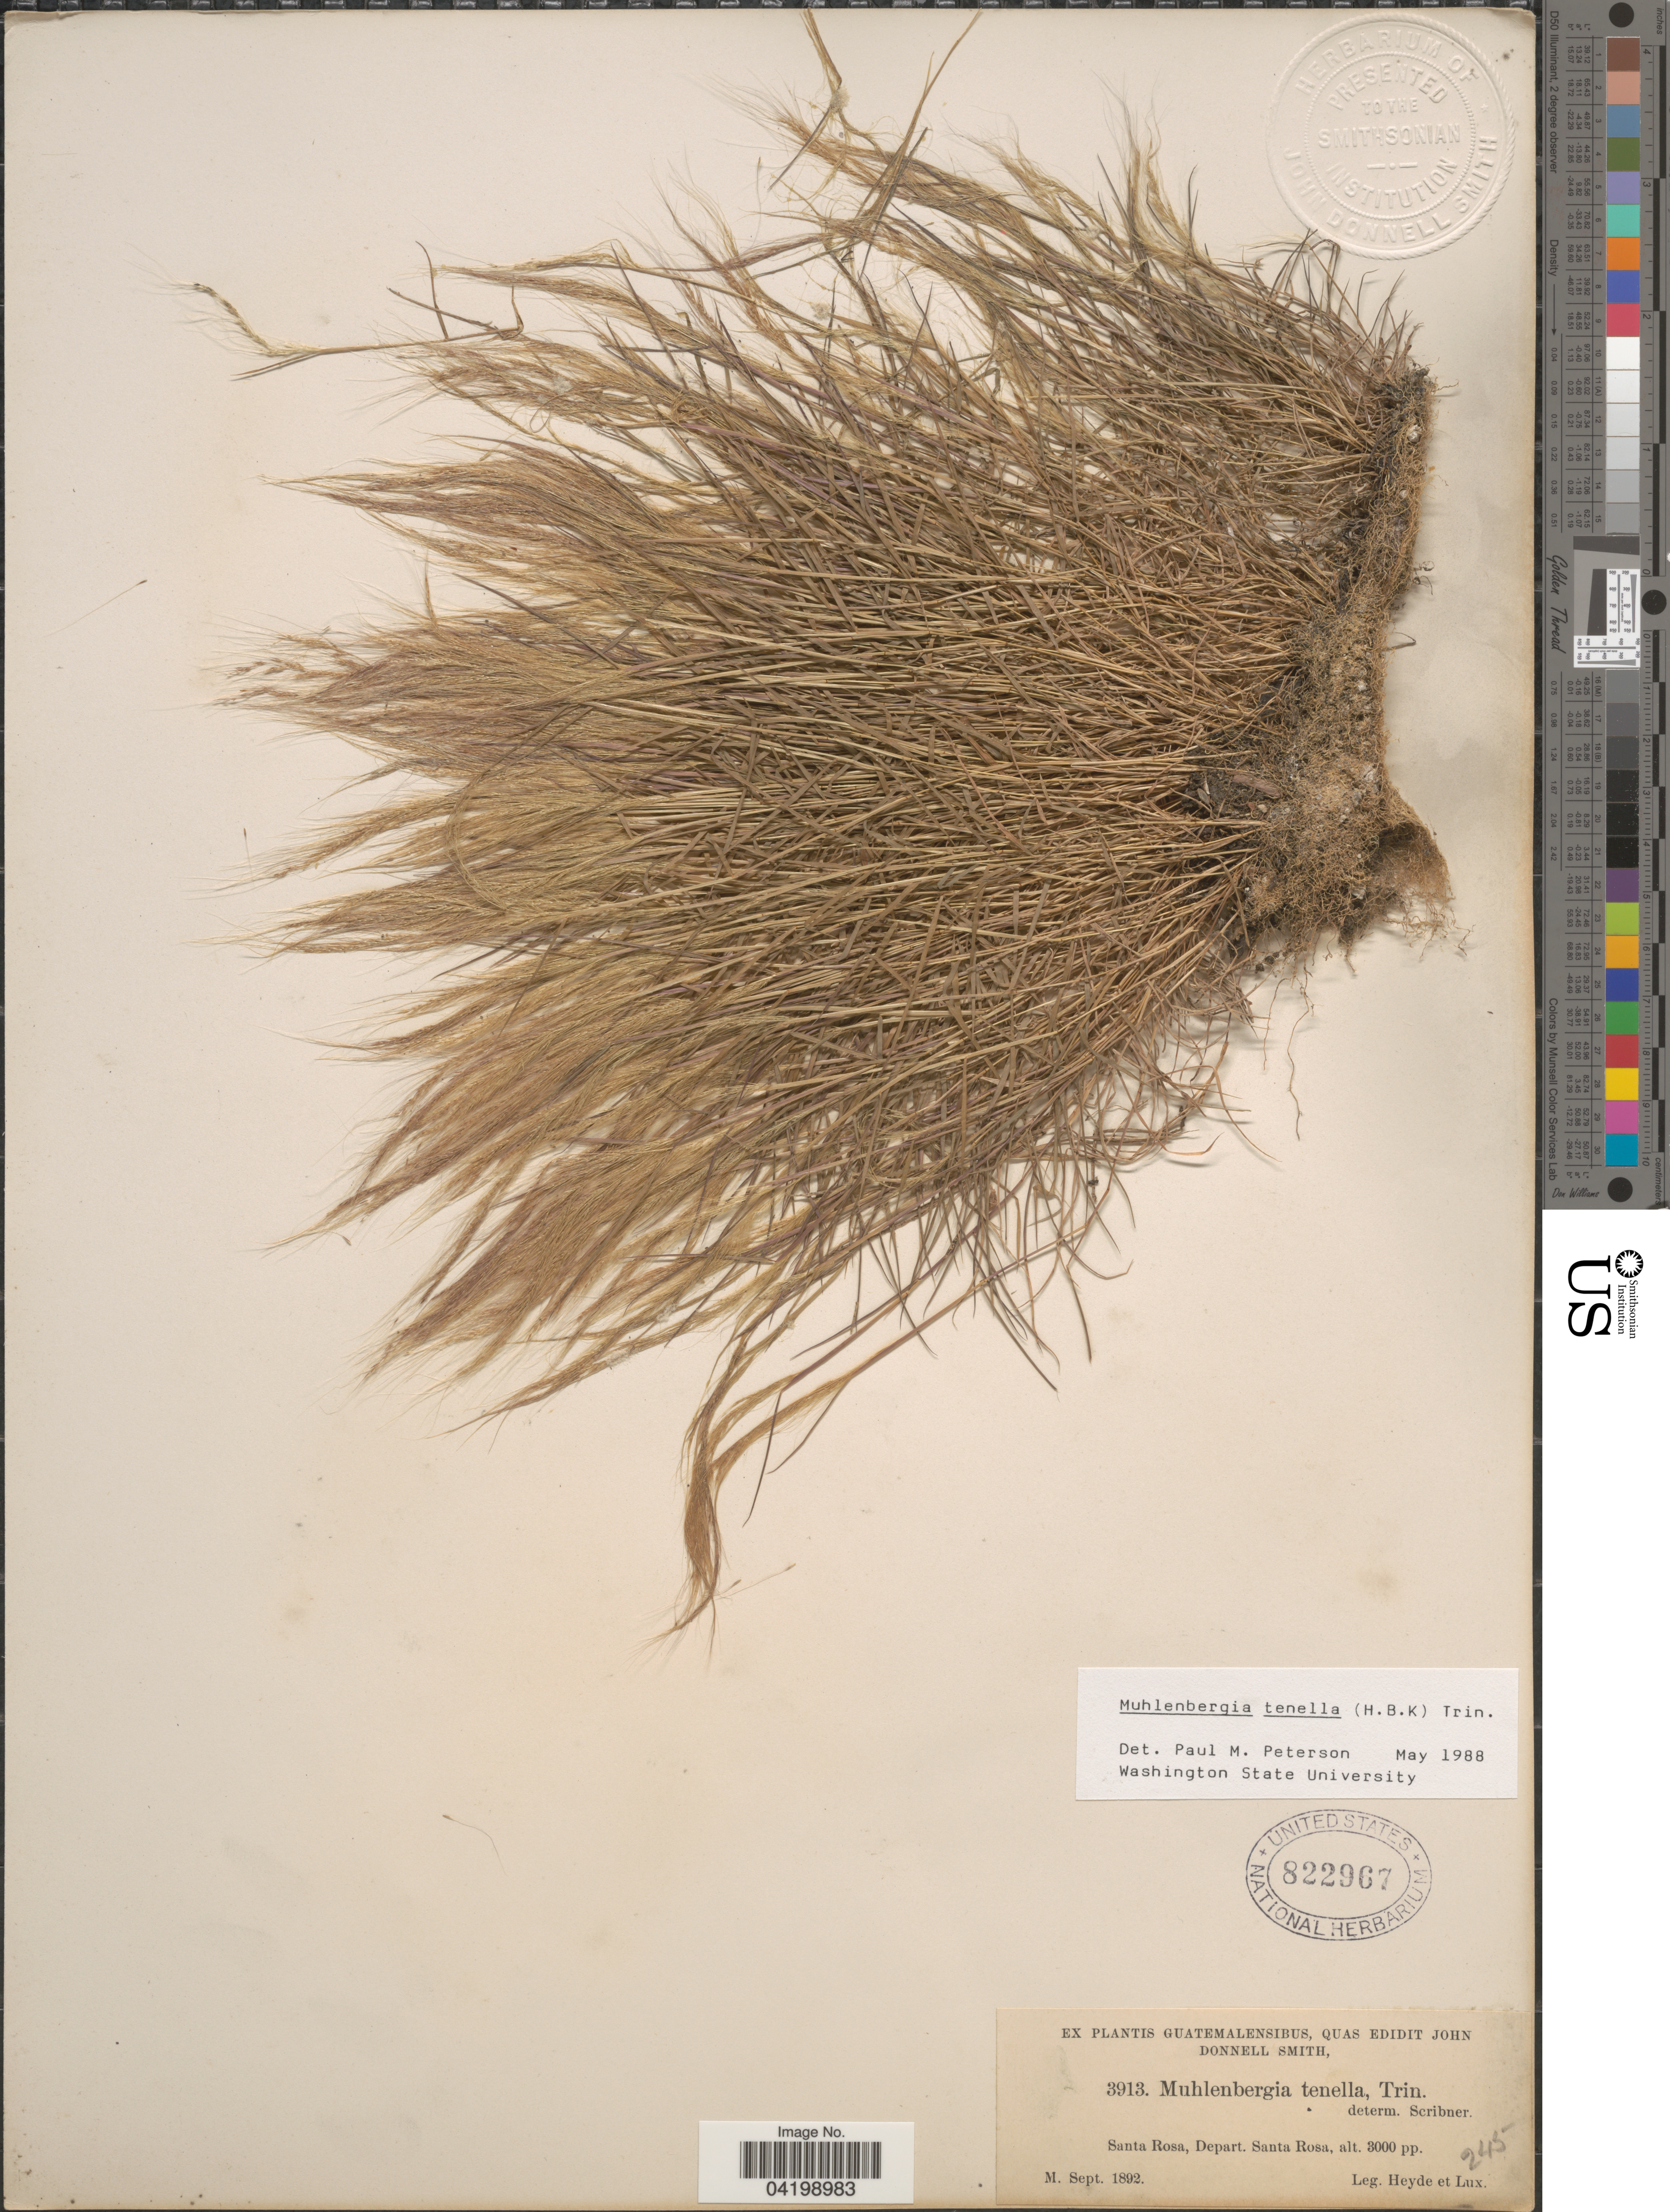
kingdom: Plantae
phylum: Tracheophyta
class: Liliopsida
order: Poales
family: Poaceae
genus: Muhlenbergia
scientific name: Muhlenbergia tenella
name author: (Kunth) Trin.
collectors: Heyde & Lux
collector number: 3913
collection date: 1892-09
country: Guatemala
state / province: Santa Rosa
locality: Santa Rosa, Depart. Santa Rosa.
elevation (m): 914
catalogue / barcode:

EXERCISE: Could you put the lines of all the records above into one numbered list, skipping any blank lines and leaving the pictures out?

TASK SOLUTION:
1. kingdom: Plantae
2. phylum: Tracheophyta
3. class: Liliopsida
4. order: Poales
5. family: Poaceae
6. genus: Muhlenbergia
7. scientific name: Muhlenbergia tenella
8. name author: (Kunth) Trin.
9. collectors: Heyde & Lux
10. collector number: 3913
11. collection date: 1892-09
12. country: Guatemala
13. state / province: Santa Rosa
14. locality: Santa Rosa, Depart. Santa Rosa.
15. elevation (m): 914
16. catalogue / barcode:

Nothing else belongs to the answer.